Controllers - Used to glue Models and Views together. Implement application logic here, validate forms, transfer data from models to views, etc.
For example, in my apps, when a page is requested, the controller will fetch whatever data is required from the models, and pass it to a view to generate the page the user sees. If that page was a form, the form may then be submitted, the controller handles validation, creates the necessary model and uses it to save the data.
If you follow this method, Models end up being quite generic and reusable. Your controllers are of a manageable size and complexity because data access and display has been removed to Models and Views respectively, and your views should be simple enough that a designer (with a little training) could comprehend them.
I wouldn't put Data Access Code in the Controller.
To build on what has already been said, it's important to think of layering WITHIN the layers.

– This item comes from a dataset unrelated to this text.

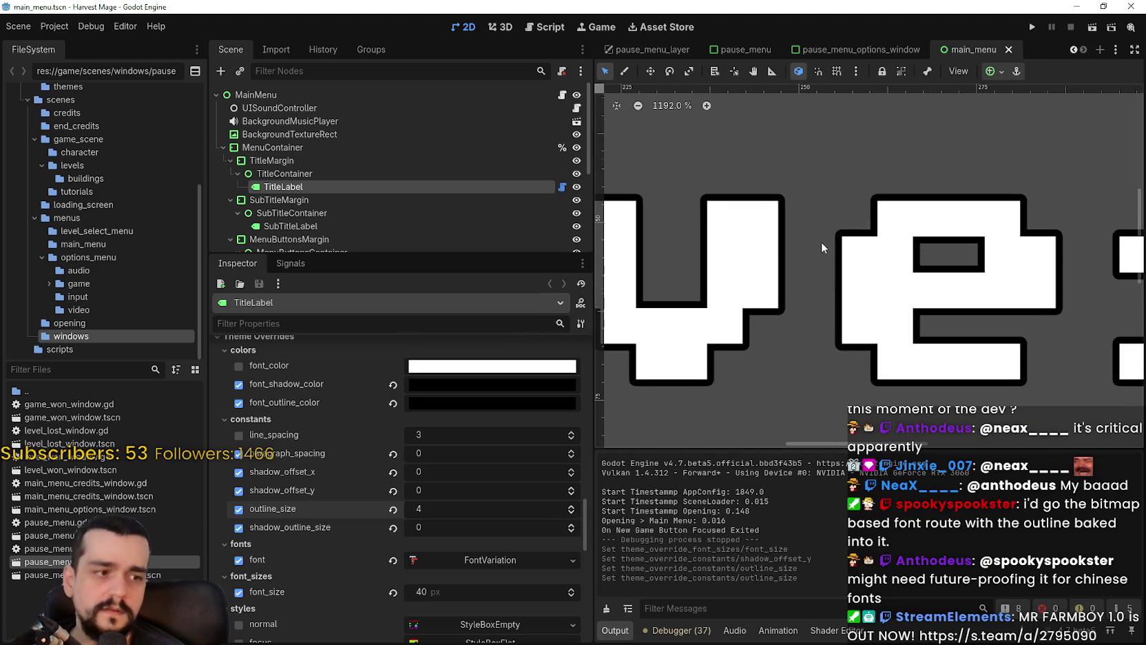
scroll(820, 242, down, 3)
click(1033, 27)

For example, you will likely have multiple layers within the Model itself - a Data Access Layer which performs any ORM and Database access and a more abstract layer which represents the Business Objects (without any knowledge of HOW to access their data).
This will allow you to test the components of your system more easily, as it supports mocking.

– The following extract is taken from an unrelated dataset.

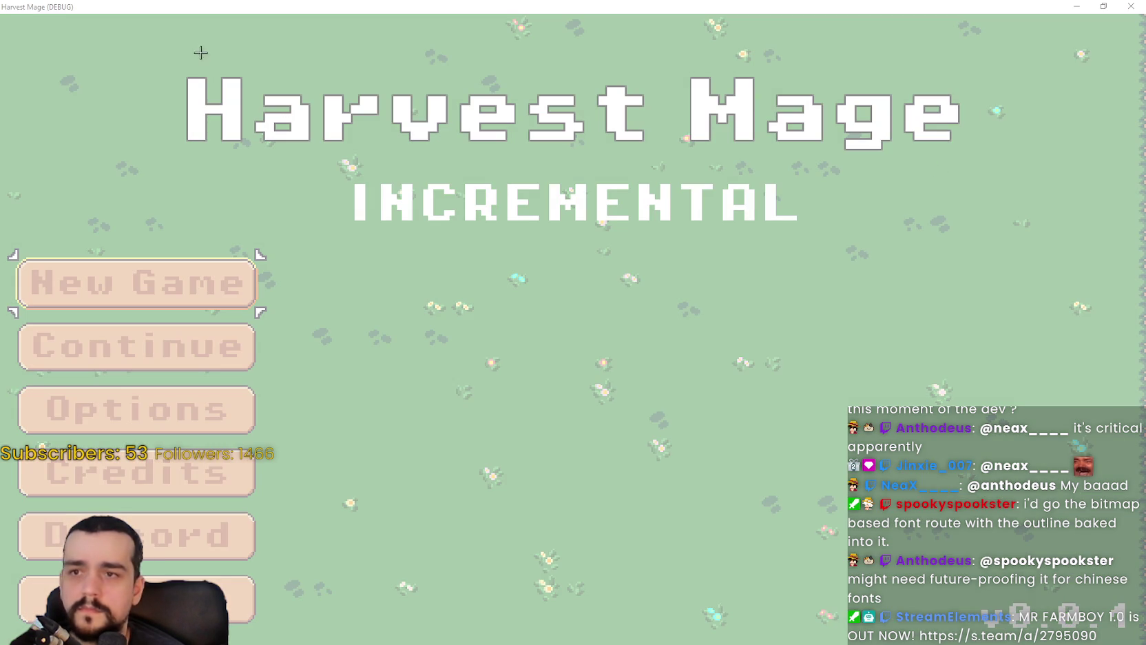
- Snip the game's title area, copy it, and paste it into Paint
drag(200, 58, 918, 197)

I like to keep the "contracts", or interfaces, for model persistence or service access in the domain (model) layer. I put implementations of data access or service calls in another layer.
The controllers are instantiated with constructors that take interfaces for the services, e.g. ISomeService, as parameters. The controllers themselves don't know how the service layers are implemented, but they can access them. Then I can easily substitute SqlSomeService or InMemorySomeService.
I've also been fairly happy with a concrete service implementation that takes a domain (model) layer repository as a parameter to its constructor.. For example: ICatalogRepository with SqlServerCatalogRepositry : ICatalogRepository is handed to CatalogService(ICatalogRepository, ISomeOtherDependency).
This kind of separation is easier with dependency injection frameworks.
The View would relay what should happen on a click in the UI to the Control layer, which would contain ALL business logic, and would in turn call the Model layer which would only make database calls. Only the model layer should be making database calls, or you will defeat the purpose of the MVC design pattern.
Think about it this way. Let's say you change your database. You would want to limit the amount of code change required, and keep all those changes together without affecting other pieces of your application. So by keeping all data access in the Model layer, even the simple calls, you limit any changes required to the Model layer. If you were to bypass the Model layer for any reason, you would now have to extend any changes needed to any code that knows about the database, making such maintenance more complex than it should be.